Today, the World Health Organization’s International Agency for Research on Cancer (IARC) released a report rating the correlation between consumption of certain types of meat products to colorectal cancers. The processing of said proteins, i.e. curing, fermenting, etc., ups the exposure to carcinogens and stamps the tasty treats in the same group rating (Group 1 on 1 to 4 scale) as smoking. Smoking. Let’s say it out loud … Eating sausage = smoking a pack of cigarettes.

I’m clutching my pearls whilst frying my potentially lethal bacon.

Even more shocking, red meat, delicious, glorious RED MEAT (preferably served rare if I have any say in it) ranks as a Group 2A carcinogen. To decifer this coding system, “probably carcinogenic to humans” or on par with, you know, pesticides.

But, never fear, the threat of illness hinges on the amount you consume. Or as some like to call it, Healthy Living 101: Moderation. 
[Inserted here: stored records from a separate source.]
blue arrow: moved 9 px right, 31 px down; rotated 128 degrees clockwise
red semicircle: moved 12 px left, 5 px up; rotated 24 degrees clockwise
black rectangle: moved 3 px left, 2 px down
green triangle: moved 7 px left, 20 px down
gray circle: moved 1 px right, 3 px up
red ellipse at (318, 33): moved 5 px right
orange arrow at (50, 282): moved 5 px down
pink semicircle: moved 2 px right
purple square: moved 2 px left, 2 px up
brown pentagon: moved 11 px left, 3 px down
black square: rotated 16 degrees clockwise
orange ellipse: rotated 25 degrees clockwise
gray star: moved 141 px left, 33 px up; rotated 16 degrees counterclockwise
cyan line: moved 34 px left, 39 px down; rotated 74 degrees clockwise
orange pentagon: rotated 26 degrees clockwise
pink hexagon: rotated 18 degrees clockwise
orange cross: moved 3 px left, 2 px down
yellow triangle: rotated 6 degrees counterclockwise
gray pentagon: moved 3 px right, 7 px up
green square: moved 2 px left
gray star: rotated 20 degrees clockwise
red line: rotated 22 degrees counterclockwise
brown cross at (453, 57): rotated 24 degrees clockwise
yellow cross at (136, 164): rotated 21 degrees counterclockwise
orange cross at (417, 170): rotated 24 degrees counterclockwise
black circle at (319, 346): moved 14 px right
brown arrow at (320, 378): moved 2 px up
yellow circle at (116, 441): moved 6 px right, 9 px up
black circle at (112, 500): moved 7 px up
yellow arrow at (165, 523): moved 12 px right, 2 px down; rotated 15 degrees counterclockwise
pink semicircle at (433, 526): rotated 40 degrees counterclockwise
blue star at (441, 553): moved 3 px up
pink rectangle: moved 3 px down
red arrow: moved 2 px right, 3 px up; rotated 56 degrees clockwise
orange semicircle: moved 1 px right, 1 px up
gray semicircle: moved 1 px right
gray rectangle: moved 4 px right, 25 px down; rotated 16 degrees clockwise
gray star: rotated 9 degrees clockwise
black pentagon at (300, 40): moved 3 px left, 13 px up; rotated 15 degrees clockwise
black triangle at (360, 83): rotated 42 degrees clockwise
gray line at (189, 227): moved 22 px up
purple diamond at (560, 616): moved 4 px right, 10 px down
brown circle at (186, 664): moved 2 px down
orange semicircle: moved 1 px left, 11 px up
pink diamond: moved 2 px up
As news of this study spreads, the question is, will the red meat sector feel the effects? Perhaps. As we know, food fads and special reports of this nature tend to send the consumer into a frenzy, but aren’t we all starting to become desensitized to this sort of announcement? Doesn’t it seem like every other week something we consume is poised to kill us? Salt. Butter. Margarine. Sugar. Air. Water.

Really, it reaches a point where you have to resign yourself to the fact that you’re doomed. Oh wait, eventually, aren’t we all?

Anyway, I haven’t seen too many animal agriculture responses to the study (yet), but the folks at the North American Meat Institute (NAMI) were quick on the draw, stating in a press release: “classifying red and processed meat as cancer 'hazards' defies both common sense and numerous studies showing no correlation between meat and cancer and many more studies showing the many health benefits of balanced diets that include meat.” 

However, talk of the basic principles of a balanced diet doesn’t make for sensational headlines, does it?